Secret Powers - new beautiful flowery-pop outfit featuring ex-Obes Stu Simonson, Dan Strachan and John Flemming.

Johnny Apple - occassional songwriter and performer Johnny Brownell. 



"It was sad indeed, and I was only able to catch a few of their final songs. I look at it as fourteen memorable years, an incredible body of original work, several tours, a split 7" with an obscure hardcore band called Humpy, and more from-the-gut, sublime bar rock than the Small Faces were ever able to produce. To me that's "making it" in a big way. I always thought the Obes started as a Sebadoh/Pavement apers, but they quickly grew up and I think they will be remembered among Montana's finest contributions to the international canon of independent music.

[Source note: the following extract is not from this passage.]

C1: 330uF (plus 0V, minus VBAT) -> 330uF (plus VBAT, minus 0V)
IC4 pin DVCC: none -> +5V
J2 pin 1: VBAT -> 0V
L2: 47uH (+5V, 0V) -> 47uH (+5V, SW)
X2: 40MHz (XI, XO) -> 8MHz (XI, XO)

The commercial music industry has damn near defined itself by missing the cream of the crop. Viva Obes!"
    

-Josh Vanek, Wantage Records

 

"...a fantastic collection of off-centre songs that as much recall the giddy optimism of prime Beach Boys and the glossy vacuity of 10CC as they do the noise-tinged melodies of Pavement and Built To Spill."

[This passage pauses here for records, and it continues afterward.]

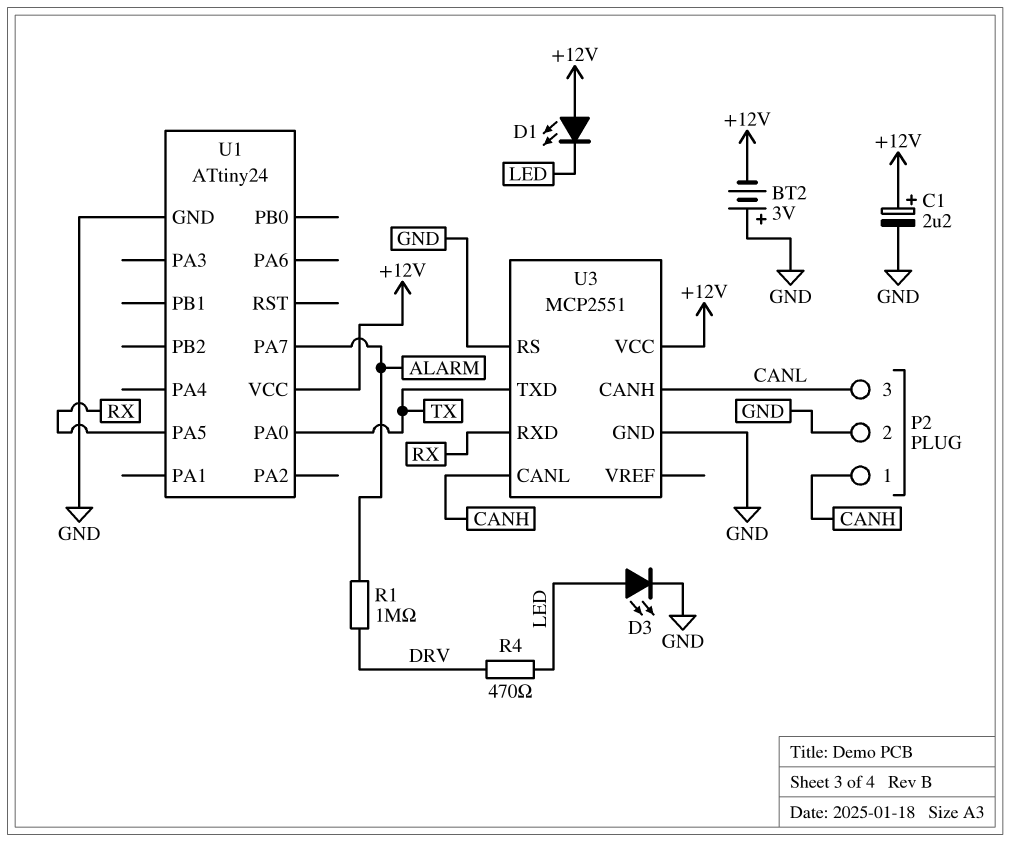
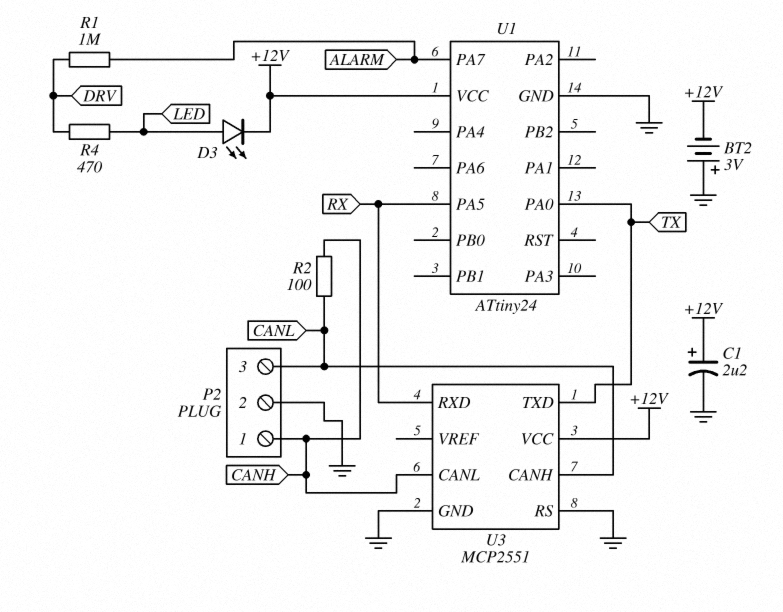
D1: LED (A +12V, K LED) -> none
D3: LED (A LED, K GND) -> LED (A LED, K +12V)
R2: none -> 100 (CANH, CANL)

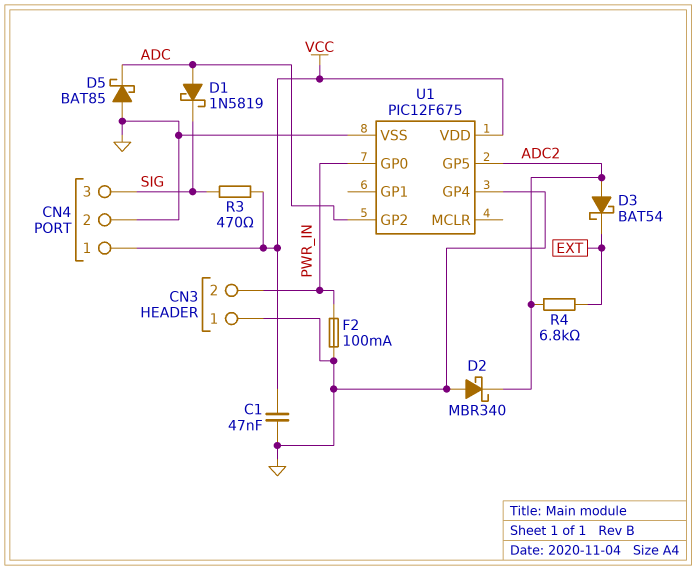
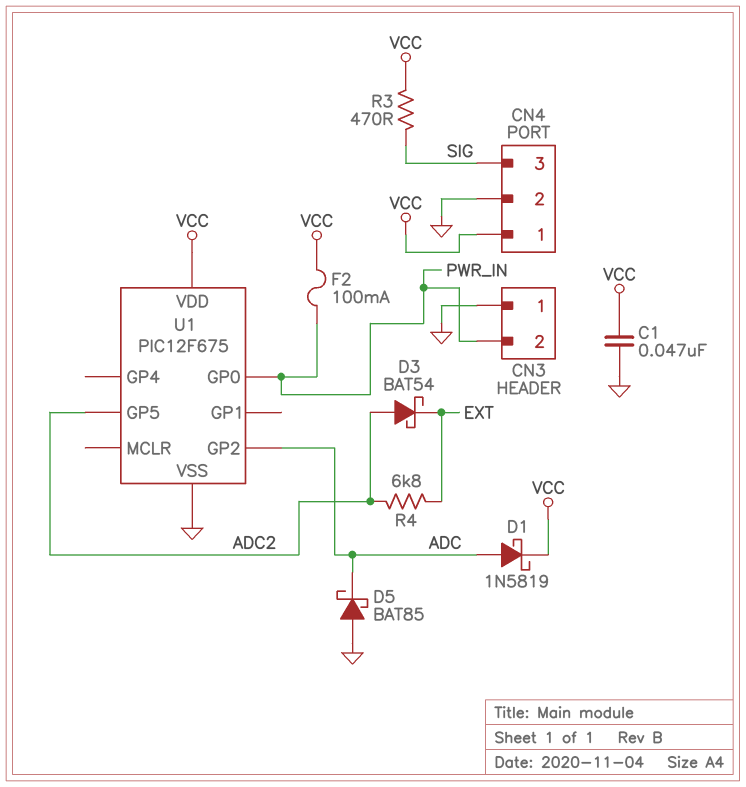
D1: schottky 1N5819 (A ADC, K SIG) -> schottky 1N5819 (A ADC, K VCC)
D2: schottky MBR340 (A GND, K ADC2) -> none
F2: 100mA (GND, PWR_IN) -> 100mA (PWR_IN, VCC)
U1 pin GP4: GND -> none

"At the heart of their music, Oblio Joes employ a skilful sense of arrangement and contrast. Songs like ‘Capricorn Cowboy’ and ‘Holes’ sound initially simple, but underneath their surface lies a strange collection of sounds and multi-layered instrumentation. It’s this seemingly effortless mastery of songs that can be peeled back to reveal rich seams of musicianship and emotional tugging that sets Oblio Joes apart, as not only a great pop band, but one with real depth and the ability to reward the careful listener. If it is thank you and goodbye from them, this album is a fine way to bow out."